I have a Campy Stages 11 Speed non-drive side crank arm that is currently paired with an 11 speed drives side campy crank and was wondering if the 12 speed drive side would fit with the 11 speed Stages arm.

The spec sheets on Campy site make it seem like it uses the same sizing as the 11 speed so that one could mate an 11speed non-drive side arm to a new 12 speed drive side arm. 

Can anyone confirm?

A always, thanks for your help!

https://www.campagnolo.com/media/fi...e crankset_12s_Campagnolo_Rev03_07_19_ENG.pdf


----------



## Got Time (Jan 23, 2009)

AFAICT it is not possible to "mix and match" those:
look for "insertion side" in the specs:
11 speed: right
12 speed: left


----------



## Old_school_nik (May 21, 2002)

Good catch Got Time!
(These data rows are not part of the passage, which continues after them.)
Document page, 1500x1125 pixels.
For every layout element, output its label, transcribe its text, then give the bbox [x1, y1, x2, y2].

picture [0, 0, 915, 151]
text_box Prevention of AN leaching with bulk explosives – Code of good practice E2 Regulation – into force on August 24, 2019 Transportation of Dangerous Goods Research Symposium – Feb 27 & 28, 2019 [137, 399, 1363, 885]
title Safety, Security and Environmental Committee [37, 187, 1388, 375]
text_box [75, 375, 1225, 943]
I didn't even notice. Of course they did there is no longer a whole in the drive side crank to put a bolt through 

Thanks for posting!


----------



## smokva (Jul 21, 2004)

Has anyone tried 12 speed groupset (chain, shifter, cassetteand derailleurs) on 11 speed crankset? How does it work?
This might be of interest for the ones with crankset powermeters and could reduce the price of moving up to 12 speed drastically. 

Sent from my SM-G960F using Tapatalk


----------



## Got Time (Jan 23, 2009)

There's a very long thread at the weightweenies forum about Campagnolo 12 Speed --
it also discussess this topic.
Check for yourself but AFAIR the comments are that current 11 speed (cranks based) PMs work with 12 speed.


----------



## smokva (Jul 21, 2004)

Got Time said:


> There's a very long thread at the weightweenies forum about Campagnolo 12 Speed --
> it also discussess this topic.
> Check for yourself but AFAIR the comments are that current 11 speed (cranks based) PMs work with 12 speed.


That ww thread is currently at almost 3000 posts, I was searching there but got lost in all those posts 
Anyway, thanks for the answer 

Sent from my SM-G960F using Tapatalk


----------